#### Records for the task ####

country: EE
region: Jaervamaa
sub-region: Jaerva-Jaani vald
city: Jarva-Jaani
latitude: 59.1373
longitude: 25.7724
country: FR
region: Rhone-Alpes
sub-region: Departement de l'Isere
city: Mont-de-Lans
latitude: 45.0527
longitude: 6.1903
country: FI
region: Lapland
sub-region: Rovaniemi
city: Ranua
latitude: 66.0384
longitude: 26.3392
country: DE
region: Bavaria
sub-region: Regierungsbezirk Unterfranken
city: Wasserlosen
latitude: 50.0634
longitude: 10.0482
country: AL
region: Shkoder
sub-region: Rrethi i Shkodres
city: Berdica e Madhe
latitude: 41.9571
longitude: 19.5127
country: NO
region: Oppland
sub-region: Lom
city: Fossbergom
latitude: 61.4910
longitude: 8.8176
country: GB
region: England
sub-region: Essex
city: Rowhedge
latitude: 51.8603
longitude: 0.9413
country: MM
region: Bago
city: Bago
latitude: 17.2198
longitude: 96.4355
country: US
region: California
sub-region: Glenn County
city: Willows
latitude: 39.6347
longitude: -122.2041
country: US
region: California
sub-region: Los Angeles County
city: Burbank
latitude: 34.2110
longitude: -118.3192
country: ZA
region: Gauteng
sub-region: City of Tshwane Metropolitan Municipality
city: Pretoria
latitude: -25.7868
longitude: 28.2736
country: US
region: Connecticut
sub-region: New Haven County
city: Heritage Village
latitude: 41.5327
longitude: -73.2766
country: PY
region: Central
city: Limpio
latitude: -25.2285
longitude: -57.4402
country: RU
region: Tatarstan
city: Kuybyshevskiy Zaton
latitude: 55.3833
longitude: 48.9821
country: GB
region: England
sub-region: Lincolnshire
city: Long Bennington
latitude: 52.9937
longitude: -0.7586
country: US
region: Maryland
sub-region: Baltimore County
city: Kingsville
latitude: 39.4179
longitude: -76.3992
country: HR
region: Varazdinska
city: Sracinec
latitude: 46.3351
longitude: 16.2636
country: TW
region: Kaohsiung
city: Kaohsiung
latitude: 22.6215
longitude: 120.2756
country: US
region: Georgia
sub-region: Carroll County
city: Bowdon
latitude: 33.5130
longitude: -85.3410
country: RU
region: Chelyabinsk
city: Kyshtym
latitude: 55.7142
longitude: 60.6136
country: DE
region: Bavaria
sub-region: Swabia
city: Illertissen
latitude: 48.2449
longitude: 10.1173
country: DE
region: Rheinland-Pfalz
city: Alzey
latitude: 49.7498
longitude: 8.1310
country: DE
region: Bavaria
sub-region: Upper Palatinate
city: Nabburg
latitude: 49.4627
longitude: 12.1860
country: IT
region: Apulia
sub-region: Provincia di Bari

####

■ Goal
Please convert the lines of all the items above into a single numbered list, leaving out any blank lines.

■ Output of the task
1. country: EE
2. region: Jaervamaa
3. sub-region: Jaerva-Jaani vald
4. city: Jarva-Jaani
5. latitude: 59.1373
6. longitude: 25.7724
7. country: FR
8. region: Rhone-Alpes
9. sub-region: Departement de l'Isere
10. city: Mont-de-Lans
11. latitude: 45.0527
12. longitude: 6.1903
13. country: FI
14. region: Lapland
15. sub-region: Rovaniemi
16. city: Ranua
17. latitude: 66.0384
18. longitude: 26.3392
19. country: DE
20. region: Bavaria
21. sub-region: Regierungsbezirk Unterfranken
22. city: Wasserlosen
23. latitude: 50.0634
24. longitude: 10.0482
25. country: AL
26. region: Shkoder
27. sub-region: Rrethi i Shkodres
28. city: Berdica e Madhe
29. latitude: 41.9571
30. longitude: 19.5127
31. country: NO
32. region: Oppland
33. sub-region: Lom
34. city: Fossbergom
35. latitude: 61.4910
36. longitude: 8.8176
37. country: GB
38. region: England
39. sub-region: Essex
40. city: Rowhedge
41. latitude: 51.8603
42. longitude: 0.9413
43. country: MM
44. region: Bago
45. city: Bago
46. latitude: 17.2198
47. longitude: 96.4355
48. country: US
49. region: California
50. sub-region: Glenn County
51. city: Willows
52. latitude: 39.6347
53. longitude: -122.2041
54. country: US
55. region: California
56. sub-region: Los Angeles County
57. city: Burbank
58. latitude: 34.2110
59. longitude: -118.3192
60. country: ZA
61. region: Gauteng
62. sub-region: City of Tshwane Metropolitan Municipality
63. city: Pretoria
64. latitude: -25.7868
65. longitude: 28.2736
66. country: US
67. region: Connecticut
68. sub-region: New Haven County
69. city: Heritage Village
70. latitude: 41.5327
71. longitude: -73.2766
72. country: PY
73. region: Central
74. city: Limpio
75. latitude: -25.2285
76. longitude: -57.4402
77. country: RU
78. region: Tatarstan
79. city: Kuybyshevskiy Zaton
80. latitude: 55.3833
81. longitude: 48.9821
82. country: GB
83. region: England
84. sub-region: Lincolnshire
85. city: Long Bennington
86. latitude: 52.9937
87. longitude: -0.7586
88. country: US
89. region: Maryland
90. sub-region: Baltimore County
91. city: Kingsville
92. latitude: 39.4179
93. longitude: -76.3992
94. country: HR
95. region: Varazdinska
96. city: Sracinec
97. latitude: 46.3351
98. longitude: 16.2636
99. country: TW
100. region: Kaohsiung
101. city: Kaohsiung
102. latitude: 22.6215
103. longitude: 120.2756
104. country: US
105. region: Georgia
106. sub-region: Carroll County
107. city: Bowdon
108. latitude: 33.5130
109. longitude: -85.3410
110. country: RU
111. region: Chelyabinsk
112. city: Kyshtym
113. latitude: 55.7142
114. longitude: 60.6136
115. country: DE
116. region: Bavaria
117. sub-region: Swabia
118. city: Illertissen
119. latitude: 48.2449
120. longitude: 10.1173
121. country: DE
122. region: Rheinland-Pfalz
123. city: Alzey
124. latitude: 49.7498
125. longitude: 8.1310
126. country: DE
127. region: Bavaria
128. sub-region: Upper Palatinate
129. city: Nabburg
130. latitude: 49.4627
131. longitude: 12.1860
132. country: IT
133. region: Apulia
134. sub-region: Provincia di Bari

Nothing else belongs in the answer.